Making 'Making Mas'
14/06/08 20:33 Filed in: How
Making " Making Mas"
Making Mas wasn't my idea. It was suggested to me by Anthony Wilson, currently the Acting Editor in Chief of the Guardian, but he saw the possibilities of a series on the creation of Carnival costumes modelled along the lines that I've been exploring in Trinidad and Tobago with Local Lives.
Local Lives has been on hiatus for a year while I worked on other projects that were, to be frank, less about art than commerce.
Since my return to full-time professional photography in 2006, I've been very clear about my own need to balance what people need with what I want to do and the best way to achieve that has been pursuing my own projects in the spaces between formal assignments.
With Local Lives on pause, I took up my La Fleur Morte project as a way of feeding my personal work Jones.
Making Mas is, basically, Local Lives but with a more circumscribed subject, a single page allotted to each instalment and a pretty brutal deadline.
The project launched with its first instalment on January 11, 2008 in a Carnival season that would last just four weeks into the new year and costume construction proceeding apace.
I was given a page on Monday and another on Friday for a total of seven instalments before Carnival Monday and Tuesday.
There were some aspects of the project that weren't completed. I badly miscalculated the construction schedule for Children's Carnival costumes and when I started calling, everyone was finished their work.
There were other aspects that were a challenge. This was, ultimately, a series about a single thing; people with their heads bent over working on costumes.
Making Mas isn't the first time that Carnival costumes have been photographed as they were being created, but over the years a lazy shorthand has evolved to describe the process.
There's the headpiece being fitted to the pretty masquerader shot, the acting like I'm doing something with a glue bottle/pliers/bit of wire shot and the bandleader pointing to the costume designs shot.
Some bandleaders or section managers told me right up front that they didn't have time to pose. They seemed pretty surprised when I told them that posing was the last thing I wanted.
Getting around the predilection of people to perform for a camera is always a challenge, particularly in circumstances where a camera rarely gets poked. My usual method is to work quietly and continuously until everyone gets bored and gets back to what ever they need to be doing.
The cruel deadlines of Carnival 2008 were a big help with that. Clowning around for the photographer wasn't something that anyone in charge of production had a lot of patience with.
That left me with some technical challenges.
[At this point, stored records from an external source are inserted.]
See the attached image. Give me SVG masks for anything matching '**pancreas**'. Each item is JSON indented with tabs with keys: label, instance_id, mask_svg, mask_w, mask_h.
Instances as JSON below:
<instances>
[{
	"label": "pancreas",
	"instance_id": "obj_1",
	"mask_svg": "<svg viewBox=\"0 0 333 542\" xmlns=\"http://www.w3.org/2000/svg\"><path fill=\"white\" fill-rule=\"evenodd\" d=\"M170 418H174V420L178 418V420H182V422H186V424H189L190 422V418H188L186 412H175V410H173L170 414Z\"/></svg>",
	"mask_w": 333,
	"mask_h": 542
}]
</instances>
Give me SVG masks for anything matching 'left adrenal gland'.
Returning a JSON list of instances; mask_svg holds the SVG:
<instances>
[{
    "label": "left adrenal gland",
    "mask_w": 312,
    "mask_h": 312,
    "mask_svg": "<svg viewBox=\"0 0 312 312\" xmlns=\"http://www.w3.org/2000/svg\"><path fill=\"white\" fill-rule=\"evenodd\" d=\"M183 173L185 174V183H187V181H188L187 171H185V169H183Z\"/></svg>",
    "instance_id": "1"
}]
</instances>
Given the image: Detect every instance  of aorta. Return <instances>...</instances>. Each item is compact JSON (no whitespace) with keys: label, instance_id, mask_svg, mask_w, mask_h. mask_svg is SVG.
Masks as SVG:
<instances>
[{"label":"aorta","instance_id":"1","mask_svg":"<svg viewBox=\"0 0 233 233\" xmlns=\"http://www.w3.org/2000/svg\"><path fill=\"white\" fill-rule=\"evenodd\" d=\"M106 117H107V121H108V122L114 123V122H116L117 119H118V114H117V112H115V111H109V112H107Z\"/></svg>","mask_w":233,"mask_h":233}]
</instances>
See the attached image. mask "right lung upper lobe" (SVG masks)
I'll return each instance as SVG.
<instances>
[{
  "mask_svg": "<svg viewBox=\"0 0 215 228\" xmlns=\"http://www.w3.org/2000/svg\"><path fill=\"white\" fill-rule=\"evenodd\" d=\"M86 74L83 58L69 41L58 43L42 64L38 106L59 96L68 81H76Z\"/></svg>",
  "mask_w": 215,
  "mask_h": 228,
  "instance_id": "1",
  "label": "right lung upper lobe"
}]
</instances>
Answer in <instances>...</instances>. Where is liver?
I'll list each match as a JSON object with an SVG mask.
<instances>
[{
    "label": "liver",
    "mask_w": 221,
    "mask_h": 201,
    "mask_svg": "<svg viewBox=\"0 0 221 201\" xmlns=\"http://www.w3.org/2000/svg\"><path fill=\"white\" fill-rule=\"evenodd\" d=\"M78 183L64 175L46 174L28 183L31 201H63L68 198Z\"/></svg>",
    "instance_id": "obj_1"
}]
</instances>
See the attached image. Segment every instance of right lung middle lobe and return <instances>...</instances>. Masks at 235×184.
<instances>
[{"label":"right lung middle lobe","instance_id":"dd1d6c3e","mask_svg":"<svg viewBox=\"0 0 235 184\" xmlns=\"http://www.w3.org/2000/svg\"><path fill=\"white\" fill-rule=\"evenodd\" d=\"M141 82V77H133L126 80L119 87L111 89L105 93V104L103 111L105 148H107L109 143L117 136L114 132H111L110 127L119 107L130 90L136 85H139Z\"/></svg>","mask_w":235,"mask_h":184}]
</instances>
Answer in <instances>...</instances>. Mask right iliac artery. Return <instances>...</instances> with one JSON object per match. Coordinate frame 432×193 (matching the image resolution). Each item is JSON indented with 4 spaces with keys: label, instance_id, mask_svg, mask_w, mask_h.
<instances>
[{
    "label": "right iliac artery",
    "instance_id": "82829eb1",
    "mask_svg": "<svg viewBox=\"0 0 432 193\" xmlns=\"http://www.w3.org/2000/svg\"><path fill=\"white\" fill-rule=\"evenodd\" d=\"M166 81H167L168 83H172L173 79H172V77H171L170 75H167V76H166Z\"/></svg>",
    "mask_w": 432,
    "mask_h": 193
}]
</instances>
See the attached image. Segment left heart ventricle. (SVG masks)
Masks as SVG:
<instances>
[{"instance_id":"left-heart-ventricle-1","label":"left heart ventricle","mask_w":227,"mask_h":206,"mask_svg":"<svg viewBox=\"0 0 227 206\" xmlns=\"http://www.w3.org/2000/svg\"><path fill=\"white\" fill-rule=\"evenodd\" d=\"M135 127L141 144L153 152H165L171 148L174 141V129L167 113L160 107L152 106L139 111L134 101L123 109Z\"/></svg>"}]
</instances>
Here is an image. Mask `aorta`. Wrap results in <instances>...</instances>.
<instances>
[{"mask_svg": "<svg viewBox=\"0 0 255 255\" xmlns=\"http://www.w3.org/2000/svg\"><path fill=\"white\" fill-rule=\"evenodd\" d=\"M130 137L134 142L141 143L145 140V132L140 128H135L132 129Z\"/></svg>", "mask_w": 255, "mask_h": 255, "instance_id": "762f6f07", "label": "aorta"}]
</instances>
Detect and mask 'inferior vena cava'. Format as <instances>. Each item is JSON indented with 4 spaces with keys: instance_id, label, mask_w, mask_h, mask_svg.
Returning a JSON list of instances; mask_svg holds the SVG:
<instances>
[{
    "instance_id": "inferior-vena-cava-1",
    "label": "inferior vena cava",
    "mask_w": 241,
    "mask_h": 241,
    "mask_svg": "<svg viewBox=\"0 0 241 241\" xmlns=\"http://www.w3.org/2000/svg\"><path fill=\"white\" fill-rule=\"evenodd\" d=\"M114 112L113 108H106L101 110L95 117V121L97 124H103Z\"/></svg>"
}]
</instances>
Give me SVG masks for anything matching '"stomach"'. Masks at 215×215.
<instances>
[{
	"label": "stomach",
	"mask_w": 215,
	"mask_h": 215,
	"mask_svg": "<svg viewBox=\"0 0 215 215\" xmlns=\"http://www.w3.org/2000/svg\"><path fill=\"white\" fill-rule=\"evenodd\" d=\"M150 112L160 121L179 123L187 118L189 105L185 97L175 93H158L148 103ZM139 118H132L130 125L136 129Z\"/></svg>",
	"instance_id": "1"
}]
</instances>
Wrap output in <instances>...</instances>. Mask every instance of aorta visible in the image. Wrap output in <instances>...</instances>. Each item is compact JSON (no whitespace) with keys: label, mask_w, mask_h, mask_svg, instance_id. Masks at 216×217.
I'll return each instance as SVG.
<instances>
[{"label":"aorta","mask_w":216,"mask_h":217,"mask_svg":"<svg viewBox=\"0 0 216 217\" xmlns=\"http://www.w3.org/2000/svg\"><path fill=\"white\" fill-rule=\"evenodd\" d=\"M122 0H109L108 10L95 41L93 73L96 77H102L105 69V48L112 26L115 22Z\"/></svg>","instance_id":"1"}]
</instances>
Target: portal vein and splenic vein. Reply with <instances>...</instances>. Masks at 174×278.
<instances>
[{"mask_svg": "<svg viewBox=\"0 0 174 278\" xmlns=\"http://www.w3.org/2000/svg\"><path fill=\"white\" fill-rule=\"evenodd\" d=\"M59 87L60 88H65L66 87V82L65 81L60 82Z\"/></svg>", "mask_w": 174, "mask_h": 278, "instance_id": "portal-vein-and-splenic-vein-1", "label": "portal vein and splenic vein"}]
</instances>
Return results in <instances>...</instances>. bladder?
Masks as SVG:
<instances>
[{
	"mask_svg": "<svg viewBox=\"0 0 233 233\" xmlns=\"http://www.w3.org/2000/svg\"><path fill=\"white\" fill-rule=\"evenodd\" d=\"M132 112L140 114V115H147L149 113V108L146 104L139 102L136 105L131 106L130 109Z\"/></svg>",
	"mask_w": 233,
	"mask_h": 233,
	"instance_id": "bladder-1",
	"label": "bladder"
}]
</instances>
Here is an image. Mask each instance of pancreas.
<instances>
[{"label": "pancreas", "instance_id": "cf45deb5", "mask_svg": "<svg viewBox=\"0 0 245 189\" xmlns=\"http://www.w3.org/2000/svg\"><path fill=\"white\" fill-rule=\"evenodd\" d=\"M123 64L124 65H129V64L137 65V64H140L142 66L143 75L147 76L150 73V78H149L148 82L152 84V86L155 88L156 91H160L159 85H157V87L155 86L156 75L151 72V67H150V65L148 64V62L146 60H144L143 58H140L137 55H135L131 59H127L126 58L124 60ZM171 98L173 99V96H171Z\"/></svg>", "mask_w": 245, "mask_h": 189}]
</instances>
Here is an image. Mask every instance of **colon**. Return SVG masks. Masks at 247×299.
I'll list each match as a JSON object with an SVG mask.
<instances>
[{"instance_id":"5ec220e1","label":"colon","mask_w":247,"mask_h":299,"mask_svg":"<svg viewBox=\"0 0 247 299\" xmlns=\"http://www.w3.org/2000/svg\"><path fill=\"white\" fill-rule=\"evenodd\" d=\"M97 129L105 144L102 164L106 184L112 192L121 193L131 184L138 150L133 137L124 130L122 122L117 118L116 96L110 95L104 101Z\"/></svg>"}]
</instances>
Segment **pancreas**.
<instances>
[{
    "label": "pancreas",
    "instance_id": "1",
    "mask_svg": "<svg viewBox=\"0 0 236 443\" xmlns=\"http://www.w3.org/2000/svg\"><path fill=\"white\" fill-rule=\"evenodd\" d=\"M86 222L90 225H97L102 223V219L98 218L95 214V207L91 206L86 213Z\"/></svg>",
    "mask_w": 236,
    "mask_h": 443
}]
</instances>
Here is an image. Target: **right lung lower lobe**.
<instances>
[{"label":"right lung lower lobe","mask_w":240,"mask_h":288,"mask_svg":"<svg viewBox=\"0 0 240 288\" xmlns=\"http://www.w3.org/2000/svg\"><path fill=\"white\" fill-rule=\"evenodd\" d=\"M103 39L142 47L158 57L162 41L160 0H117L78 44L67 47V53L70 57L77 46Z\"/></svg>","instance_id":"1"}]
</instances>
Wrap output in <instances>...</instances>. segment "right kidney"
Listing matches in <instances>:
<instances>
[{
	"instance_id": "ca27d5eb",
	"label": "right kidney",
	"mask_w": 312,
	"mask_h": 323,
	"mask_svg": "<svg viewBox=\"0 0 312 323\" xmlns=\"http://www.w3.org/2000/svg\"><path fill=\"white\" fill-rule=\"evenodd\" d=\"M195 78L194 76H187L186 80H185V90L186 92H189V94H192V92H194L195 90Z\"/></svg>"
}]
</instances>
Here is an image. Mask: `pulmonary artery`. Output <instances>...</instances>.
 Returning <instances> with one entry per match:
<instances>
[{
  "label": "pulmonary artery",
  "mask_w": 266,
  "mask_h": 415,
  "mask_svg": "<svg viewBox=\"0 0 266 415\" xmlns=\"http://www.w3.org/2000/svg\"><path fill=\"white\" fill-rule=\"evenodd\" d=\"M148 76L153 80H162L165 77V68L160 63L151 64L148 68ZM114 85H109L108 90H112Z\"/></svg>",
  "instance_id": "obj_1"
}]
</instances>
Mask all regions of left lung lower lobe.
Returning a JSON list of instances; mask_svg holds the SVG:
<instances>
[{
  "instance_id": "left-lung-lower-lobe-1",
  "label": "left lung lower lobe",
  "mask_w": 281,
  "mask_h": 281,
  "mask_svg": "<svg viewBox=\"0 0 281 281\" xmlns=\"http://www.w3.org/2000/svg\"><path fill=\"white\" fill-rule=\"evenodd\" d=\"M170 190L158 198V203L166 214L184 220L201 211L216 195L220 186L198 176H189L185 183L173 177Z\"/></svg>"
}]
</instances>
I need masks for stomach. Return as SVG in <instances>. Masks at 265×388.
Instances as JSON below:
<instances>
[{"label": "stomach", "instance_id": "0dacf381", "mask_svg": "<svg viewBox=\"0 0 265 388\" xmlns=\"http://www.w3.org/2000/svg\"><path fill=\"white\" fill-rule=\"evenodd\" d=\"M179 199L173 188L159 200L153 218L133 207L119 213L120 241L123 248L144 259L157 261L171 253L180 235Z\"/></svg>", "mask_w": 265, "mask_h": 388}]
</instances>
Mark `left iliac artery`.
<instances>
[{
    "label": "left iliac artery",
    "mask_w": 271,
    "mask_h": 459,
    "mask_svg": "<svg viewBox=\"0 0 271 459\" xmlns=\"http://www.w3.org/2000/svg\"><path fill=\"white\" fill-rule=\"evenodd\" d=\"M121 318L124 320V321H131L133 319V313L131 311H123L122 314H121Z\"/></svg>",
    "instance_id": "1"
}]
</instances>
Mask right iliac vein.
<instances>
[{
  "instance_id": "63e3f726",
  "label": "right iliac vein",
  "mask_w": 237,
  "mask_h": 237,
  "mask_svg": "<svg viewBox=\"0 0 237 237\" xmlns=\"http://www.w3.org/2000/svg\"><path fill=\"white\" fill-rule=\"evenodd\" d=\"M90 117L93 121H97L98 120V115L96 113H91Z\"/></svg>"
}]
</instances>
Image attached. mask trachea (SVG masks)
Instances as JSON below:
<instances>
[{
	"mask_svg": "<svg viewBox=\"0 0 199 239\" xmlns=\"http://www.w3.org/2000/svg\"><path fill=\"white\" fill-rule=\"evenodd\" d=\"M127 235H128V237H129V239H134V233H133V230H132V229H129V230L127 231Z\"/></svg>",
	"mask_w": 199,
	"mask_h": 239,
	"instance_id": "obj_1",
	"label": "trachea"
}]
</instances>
People bent over working, again and again tends to get boring, so I employed lighting (Canon hotshoe flashes at arm's length or on lightweight stands in some circumstances) whenever existing light failed me to lift workers out of the realm of the humdrum and sought situations that brought character to the work.
I like my lighting to be invisible, so in many cases the strobe light is meant to either fill unreadable shadows or put light where you would expect to find it, now where it makes me look terribly clever.
Some photos were gifts. The photograph of Douglas John and his mother was true to the situation, but John offered to bring some backpacks and headpieces back upstairs to hang on the line (he had put them away a few hours before).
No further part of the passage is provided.